Nuestra misión como cristianos no es tanto andar hablando de nuestra fe aquí y allá, sino más bien hacer que nuestras obras, nuestra manera de vivir, nuestra manera de hablar y de pensar, sean Evangelio para todos los que nos conocen. No tenemos porqué estar hablando propiamente de nuestra fe cristiano-católica a todos los que nos vamos encontrando por el camino, pero si alguien nos pidiera que le demos razón de nuestra fe, entonces no tenemos porqué quedarnos callados. Para esto es necesario educarnos en la fe y cumplir lo que el apóstol nos dice: dar, al que las pidiere, las razones de la esperanza, de nuestra esperanza.

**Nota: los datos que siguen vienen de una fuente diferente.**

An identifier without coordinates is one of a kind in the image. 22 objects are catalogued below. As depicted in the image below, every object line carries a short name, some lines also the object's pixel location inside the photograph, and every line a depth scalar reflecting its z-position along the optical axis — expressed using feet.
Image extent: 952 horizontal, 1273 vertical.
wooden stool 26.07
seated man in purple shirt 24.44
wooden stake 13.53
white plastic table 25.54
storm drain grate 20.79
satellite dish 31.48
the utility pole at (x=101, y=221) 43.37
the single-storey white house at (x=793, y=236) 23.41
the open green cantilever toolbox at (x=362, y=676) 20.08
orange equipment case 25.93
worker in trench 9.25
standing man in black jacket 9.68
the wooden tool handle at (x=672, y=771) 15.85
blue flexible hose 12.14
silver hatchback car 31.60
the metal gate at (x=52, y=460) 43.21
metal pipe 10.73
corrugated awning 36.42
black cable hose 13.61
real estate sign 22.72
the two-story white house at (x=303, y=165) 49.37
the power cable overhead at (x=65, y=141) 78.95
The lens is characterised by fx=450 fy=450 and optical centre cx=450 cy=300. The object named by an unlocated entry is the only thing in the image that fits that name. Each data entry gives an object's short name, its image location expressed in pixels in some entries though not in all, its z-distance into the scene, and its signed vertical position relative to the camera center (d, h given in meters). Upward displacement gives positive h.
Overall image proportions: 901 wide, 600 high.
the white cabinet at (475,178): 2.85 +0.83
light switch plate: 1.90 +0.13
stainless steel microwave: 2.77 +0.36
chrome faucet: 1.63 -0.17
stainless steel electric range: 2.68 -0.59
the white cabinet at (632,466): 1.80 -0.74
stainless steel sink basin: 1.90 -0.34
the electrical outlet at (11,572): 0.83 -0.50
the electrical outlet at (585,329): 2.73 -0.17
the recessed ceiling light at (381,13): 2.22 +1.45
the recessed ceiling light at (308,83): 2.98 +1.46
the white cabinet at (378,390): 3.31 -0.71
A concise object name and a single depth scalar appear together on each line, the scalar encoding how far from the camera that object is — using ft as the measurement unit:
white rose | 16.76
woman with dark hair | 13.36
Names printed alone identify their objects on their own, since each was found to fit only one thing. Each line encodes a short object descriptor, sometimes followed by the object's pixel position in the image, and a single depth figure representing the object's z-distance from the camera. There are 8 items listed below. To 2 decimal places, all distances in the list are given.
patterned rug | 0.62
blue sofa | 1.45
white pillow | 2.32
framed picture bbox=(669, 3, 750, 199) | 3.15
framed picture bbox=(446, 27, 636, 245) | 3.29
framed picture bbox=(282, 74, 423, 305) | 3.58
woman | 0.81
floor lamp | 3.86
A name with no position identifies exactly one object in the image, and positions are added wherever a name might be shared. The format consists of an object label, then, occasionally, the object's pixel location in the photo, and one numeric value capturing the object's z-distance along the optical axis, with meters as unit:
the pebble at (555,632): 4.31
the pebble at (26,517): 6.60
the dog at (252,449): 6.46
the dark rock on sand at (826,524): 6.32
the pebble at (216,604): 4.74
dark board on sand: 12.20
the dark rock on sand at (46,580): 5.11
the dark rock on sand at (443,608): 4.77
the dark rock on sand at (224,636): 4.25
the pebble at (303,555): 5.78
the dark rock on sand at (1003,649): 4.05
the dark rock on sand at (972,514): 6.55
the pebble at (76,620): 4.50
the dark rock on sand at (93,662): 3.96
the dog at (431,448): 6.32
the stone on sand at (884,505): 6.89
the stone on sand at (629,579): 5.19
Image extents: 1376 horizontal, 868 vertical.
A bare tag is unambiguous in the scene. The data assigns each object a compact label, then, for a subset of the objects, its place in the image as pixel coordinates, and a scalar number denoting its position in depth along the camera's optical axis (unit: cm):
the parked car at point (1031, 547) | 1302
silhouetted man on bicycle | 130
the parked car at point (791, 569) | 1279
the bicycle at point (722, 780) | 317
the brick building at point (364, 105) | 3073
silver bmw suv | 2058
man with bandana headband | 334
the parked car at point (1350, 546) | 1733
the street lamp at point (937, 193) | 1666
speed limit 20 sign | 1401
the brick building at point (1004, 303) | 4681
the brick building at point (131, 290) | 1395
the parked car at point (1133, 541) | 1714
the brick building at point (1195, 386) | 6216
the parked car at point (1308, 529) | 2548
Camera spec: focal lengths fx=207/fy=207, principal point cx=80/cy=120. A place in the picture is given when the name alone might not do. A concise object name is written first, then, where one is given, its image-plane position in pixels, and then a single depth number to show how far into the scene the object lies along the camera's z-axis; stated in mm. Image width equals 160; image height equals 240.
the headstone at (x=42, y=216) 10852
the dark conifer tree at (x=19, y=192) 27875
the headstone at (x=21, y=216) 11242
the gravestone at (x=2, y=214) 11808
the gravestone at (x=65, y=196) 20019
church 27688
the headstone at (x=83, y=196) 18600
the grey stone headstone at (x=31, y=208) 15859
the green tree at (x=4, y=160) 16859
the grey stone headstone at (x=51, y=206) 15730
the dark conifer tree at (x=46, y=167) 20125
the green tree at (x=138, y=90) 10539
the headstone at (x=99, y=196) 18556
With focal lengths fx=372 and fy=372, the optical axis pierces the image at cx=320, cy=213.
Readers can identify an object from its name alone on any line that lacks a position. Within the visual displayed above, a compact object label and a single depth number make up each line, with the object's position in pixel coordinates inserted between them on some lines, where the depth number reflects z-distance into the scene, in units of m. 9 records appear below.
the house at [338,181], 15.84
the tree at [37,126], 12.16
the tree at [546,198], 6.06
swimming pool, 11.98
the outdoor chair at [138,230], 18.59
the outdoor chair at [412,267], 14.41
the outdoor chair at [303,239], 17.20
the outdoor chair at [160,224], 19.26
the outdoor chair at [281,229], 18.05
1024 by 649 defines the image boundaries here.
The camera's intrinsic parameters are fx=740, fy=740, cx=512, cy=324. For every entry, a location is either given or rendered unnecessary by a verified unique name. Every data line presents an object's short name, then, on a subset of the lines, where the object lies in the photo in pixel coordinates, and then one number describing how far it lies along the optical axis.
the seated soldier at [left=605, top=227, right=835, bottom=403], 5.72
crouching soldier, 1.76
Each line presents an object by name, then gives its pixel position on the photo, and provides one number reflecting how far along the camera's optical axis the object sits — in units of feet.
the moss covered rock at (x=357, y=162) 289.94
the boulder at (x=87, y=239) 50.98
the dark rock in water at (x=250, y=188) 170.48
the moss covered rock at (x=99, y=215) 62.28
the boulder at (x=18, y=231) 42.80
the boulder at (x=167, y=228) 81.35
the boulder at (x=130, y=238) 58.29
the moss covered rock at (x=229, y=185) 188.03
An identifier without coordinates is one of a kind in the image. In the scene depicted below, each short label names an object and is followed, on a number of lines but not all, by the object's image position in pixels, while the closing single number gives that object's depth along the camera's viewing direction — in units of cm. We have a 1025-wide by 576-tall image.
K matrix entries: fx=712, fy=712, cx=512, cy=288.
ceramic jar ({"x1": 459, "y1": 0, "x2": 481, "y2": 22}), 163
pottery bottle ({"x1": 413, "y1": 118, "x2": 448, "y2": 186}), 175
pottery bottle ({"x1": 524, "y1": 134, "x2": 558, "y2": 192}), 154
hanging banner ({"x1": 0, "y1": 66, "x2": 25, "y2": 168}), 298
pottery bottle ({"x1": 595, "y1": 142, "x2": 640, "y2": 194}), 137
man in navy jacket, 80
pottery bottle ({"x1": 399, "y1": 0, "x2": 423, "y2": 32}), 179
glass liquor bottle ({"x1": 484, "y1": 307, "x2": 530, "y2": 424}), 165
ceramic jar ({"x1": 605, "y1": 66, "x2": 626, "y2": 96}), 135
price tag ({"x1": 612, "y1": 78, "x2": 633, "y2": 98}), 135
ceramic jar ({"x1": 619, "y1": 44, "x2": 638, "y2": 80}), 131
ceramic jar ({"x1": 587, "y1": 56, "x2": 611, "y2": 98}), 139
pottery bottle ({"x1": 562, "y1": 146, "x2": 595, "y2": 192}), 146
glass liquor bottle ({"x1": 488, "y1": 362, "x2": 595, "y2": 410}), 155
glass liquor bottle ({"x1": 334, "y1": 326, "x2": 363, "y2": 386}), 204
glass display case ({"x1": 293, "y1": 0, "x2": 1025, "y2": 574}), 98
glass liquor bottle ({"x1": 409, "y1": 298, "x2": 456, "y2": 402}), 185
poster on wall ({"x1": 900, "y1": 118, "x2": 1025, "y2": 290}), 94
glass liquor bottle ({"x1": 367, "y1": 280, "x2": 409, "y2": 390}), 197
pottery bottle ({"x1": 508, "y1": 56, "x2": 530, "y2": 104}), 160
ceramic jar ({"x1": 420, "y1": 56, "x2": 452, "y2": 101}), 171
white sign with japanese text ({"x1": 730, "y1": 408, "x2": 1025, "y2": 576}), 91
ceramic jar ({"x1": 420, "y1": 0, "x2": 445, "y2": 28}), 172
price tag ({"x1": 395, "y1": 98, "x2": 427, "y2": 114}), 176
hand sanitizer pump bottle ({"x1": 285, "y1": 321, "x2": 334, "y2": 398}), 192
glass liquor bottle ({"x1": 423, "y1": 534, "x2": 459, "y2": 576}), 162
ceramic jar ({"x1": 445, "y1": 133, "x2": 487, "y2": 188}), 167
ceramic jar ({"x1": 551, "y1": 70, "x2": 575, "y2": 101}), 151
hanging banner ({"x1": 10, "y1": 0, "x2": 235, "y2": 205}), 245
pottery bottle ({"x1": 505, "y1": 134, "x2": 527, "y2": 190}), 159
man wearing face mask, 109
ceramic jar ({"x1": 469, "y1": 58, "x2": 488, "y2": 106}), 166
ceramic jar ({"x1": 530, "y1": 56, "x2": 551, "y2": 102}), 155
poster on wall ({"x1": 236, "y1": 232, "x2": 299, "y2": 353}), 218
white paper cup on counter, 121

Aquí están las características que debe tener este diálogo nuestro de cristianos católicos hacia los hermanos de otras iglesias, religiones o de otras ideas, para que podamos convivir en paz: En primer lugar, si nos piden que hablemos de nuestra fe, que demos las razones de nuestra esperanza, tenemos que hacerlo con mucha sencillez y humildad; no creyéndonos ni sintiéndonos superiores a los demás, porque todo lo que nosotros vivimos y creemos en la fe, es obra de Dios, no es obra ni mérito nuestro, por tanto no tenemos porqué gloriarnos pues todo se lo debemos al Señor. En segundo lugar, dice el apóstol: “Respeto”, es decir, valorar la forma en que otros piensan, el modo en que conciben la vida, el modo en que creen o la forma cristiana en practican la fe en otras iglesias, con mucho respeto; y de ninguna manera menospreciar a los demás ni burlarnos de lo que piensan, sienten o creen. La tercera y última característica, dice san Pedro, es: “Estar en paz con su conciencia”, porque tal vez nosotros estemos diciendo una cosa pero en nuestro interior esté pensando el pecado. Por eso es indispensable estar en paz y coherencia con nuestra conciencia.

Hermanos, retomando el hermoso pasaje del evangelio de hoy, tengamos la confianza de que Jesús volverá, él lo ha prometido; tengamos la confianza también de que él nos envía hoy al Espíritu Santo que tanto nos hace falta para que nos consuele, nos aliente, nos ilumine, nos conduzca. Él lo prometió y él lo sigue cumpliendo. Dándonos cuenta además de que nuestro amor al Señor y al prójimo será auténtico, cuando lo demostremos en el cumplimiento de los mandatos divinos.

Les deseo lo mejor para esta semana. ¡Sea alabado Jesucristo!